Diese Anweisungen sind auch im Schaukasten nachlesbar und über die pfarrlichen Medien abrufbar.

Die Sonntagsmessordung ist am 15.3.2020 nach diesem Beschluss noch wie gewohnt (10:00 und 19:00) ab Montag werden alle Pfarren die Vorgabe unseres Erzbischofs und der Österreichischen Bischofskonfernz umsetzen, damit an der möglichst raschen Bewältigung dieser Epedemie/Pandemie mitgewirkt werden kann.

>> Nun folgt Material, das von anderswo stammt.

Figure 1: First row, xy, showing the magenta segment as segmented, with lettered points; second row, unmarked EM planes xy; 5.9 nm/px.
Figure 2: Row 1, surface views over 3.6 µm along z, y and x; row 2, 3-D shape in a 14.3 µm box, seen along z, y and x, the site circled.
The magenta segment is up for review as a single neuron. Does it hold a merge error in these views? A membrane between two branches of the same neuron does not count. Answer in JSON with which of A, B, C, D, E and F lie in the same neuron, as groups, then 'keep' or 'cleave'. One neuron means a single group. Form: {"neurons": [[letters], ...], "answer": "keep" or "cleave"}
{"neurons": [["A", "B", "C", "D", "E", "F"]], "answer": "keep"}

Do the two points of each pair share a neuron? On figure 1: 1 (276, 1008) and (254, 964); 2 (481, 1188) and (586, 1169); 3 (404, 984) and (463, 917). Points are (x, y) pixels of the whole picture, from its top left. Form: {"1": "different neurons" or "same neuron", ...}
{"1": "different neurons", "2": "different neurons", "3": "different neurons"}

Ein besonderes Angebot gibt es von P. Karl Wallner:

1.) die Licht-der-Völker-Kapelle in Wien (1010 Wien, Seilerstätte 12) ist an Wochentagen von 8-17 Uhr vorerst offen für die Eucharistische Anbetung. Bitte kommen Sie einzeln, nicht in Gruppen!

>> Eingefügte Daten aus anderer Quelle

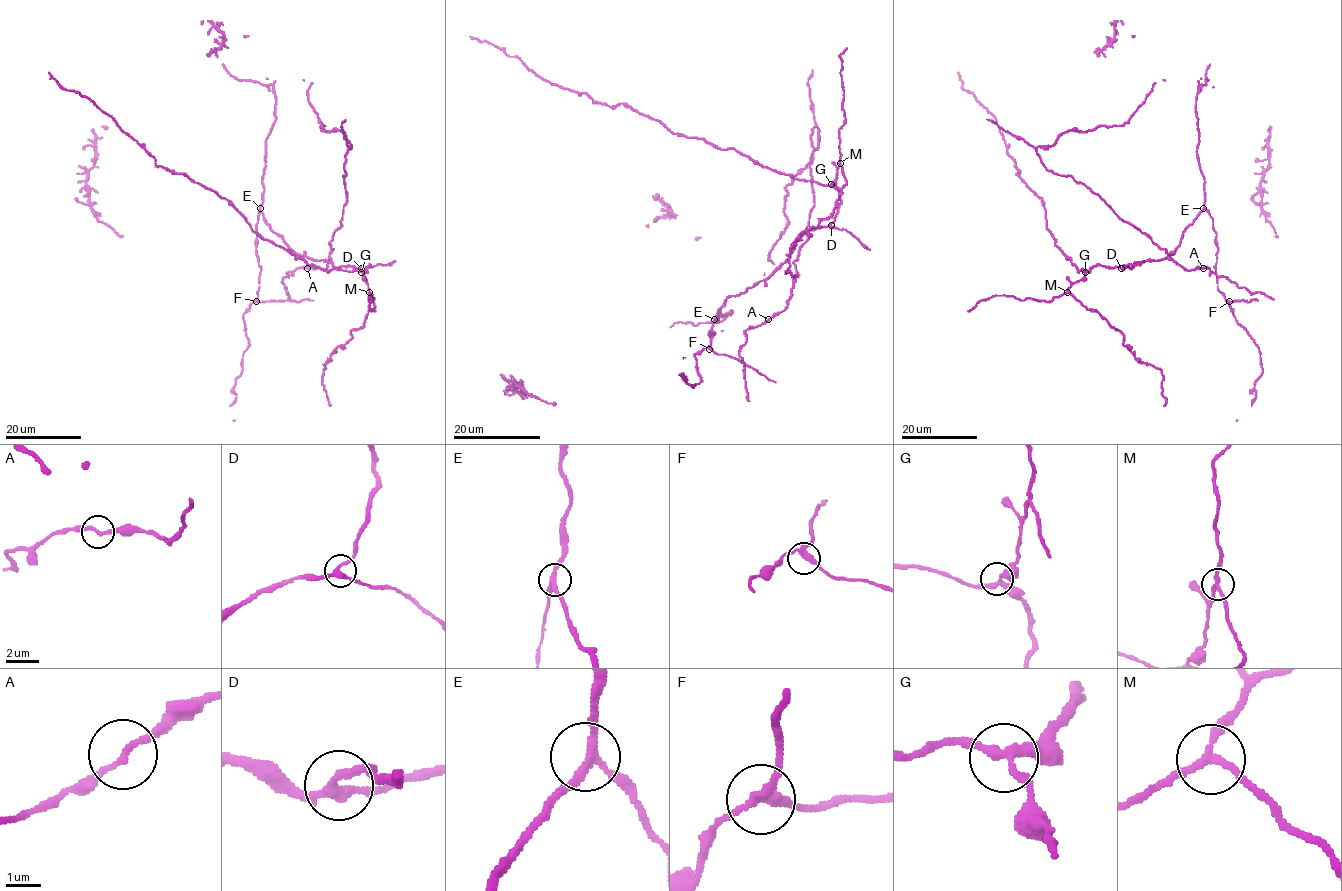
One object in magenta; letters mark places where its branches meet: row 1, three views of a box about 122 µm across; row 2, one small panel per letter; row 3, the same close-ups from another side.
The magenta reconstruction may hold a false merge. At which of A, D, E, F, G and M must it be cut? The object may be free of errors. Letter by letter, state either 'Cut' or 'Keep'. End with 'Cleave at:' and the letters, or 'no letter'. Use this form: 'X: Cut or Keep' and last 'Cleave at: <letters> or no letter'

2.) Es gibt hier in unserer Kapelle ab sofort TÄGLICH um 12:00 Uhr mittags eine Heilige Messe, mit Pater Karl. Diese tägliche Mittagsmesse übertragen wir über LIVESTREAM auf www.missio-live.at, gleichzeitig auch auf unserer Website www.missio.at und auf Facebook. Bitte feiern Sie über Livestream mit! Ich lade Sie auch ein, uns Ihre Anliegen zu schicken, die wir dann in unseren burundischen Brotkorb in der Kapelle geben und in die Fürbitten aufnehmen werden: fuerbitte@missio.at. Oder kommentieren sie einfach den Livestream mit ihren Anliegen.
Die Mittagsmesse ist also ab sofort an JEDEM TAG DER WOCHE, auch am SONNTAG! Sie können über Livestream den Sieg Christi über Sünde und Tod mitfeiern!

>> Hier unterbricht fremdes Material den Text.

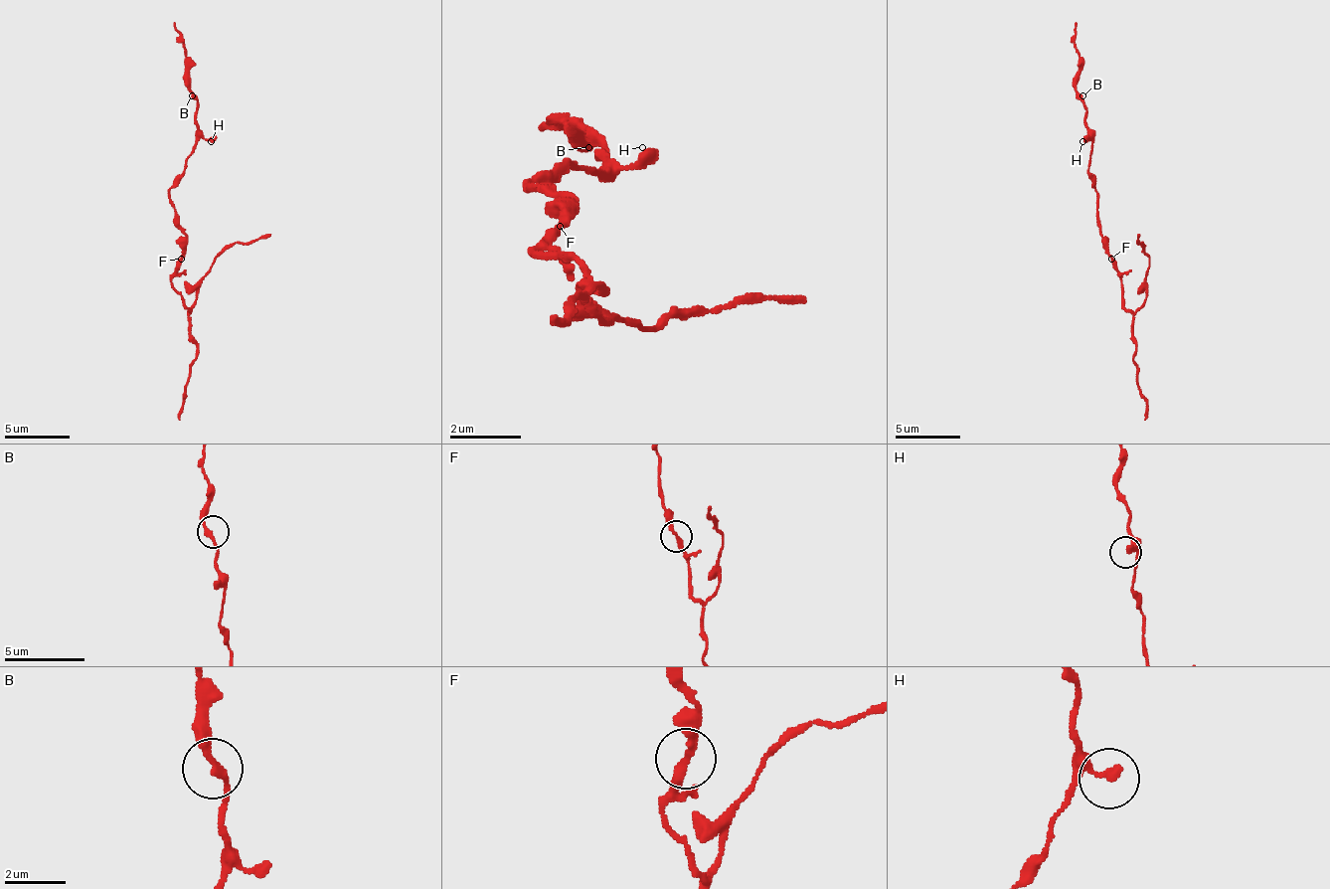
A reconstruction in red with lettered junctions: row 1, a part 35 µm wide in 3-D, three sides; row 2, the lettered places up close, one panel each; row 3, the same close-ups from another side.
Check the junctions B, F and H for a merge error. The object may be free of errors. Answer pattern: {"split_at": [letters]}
{"split_at": []}

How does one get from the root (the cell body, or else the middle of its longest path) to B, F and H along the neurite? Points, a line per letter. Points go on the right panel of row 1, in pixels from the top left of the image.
B: (1099, 230), (1096, 177), (1089, 170), (1092, 131), (1086, 124), (1082, 95)
F: (1099, 230), (1102, 233), (1102, 249), (1112, 259)
H: (1099, 230), (1096, 177), (1089, 170), (1092, 141), (1089, 138), (1082, 141)

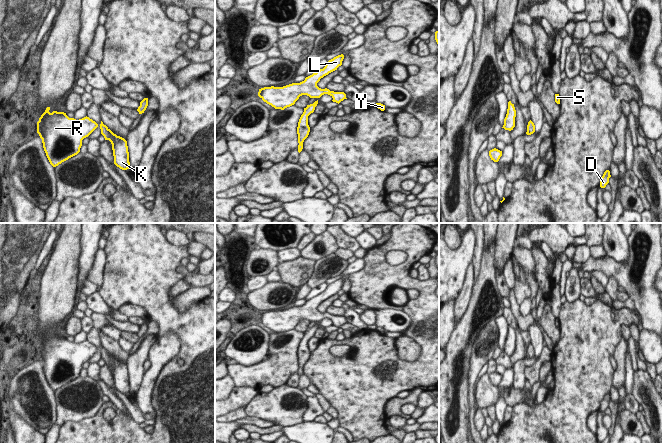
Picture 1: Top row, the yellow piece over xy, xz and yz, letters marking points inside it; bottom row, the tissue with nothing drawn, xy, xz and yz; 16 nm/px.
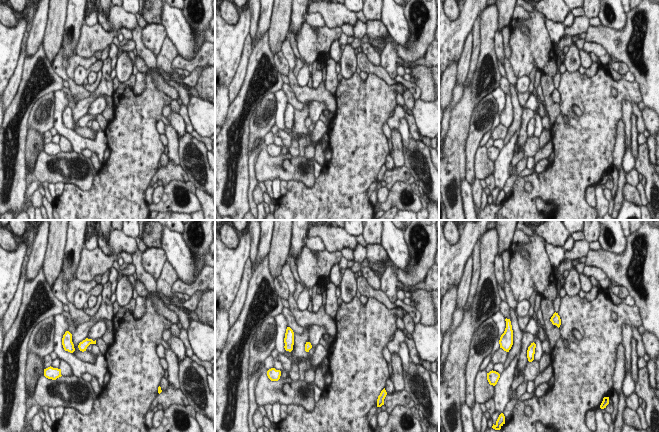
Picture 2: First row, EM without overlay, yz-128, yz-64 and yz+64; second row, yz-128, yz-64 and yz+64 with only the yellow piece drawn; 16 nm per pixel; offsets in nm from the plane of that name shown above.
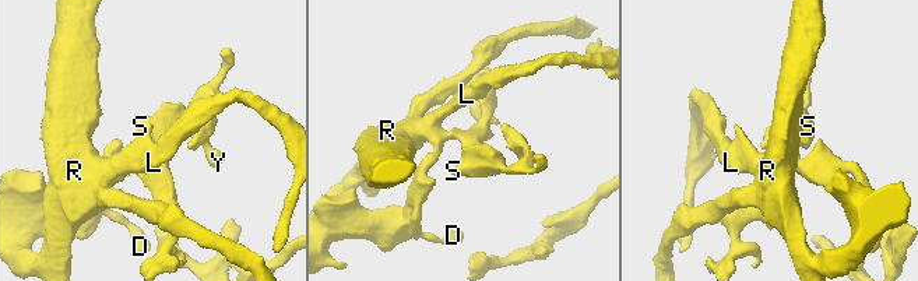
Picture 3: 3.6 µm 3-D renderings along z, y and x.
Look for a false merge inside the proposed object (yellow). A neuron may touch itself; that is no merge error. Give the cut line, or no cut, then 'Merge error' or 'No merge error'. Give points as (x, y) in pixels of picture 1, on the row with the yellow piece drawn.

3.) Ab Montag gibt es zudem auf K-TV von Montag bis Freitag ab 14:30 Uhr eine Stunde der Seelsorge, wo P. Karl für Fragen zur Verfügung steht. Rufen Sie gerne an!

Beten wir auch gemeinsam in der Hauskirche, jeder für sich, für die Kranken und Leidenden und für alle, die sich mit voller Kraft um sie kümmern!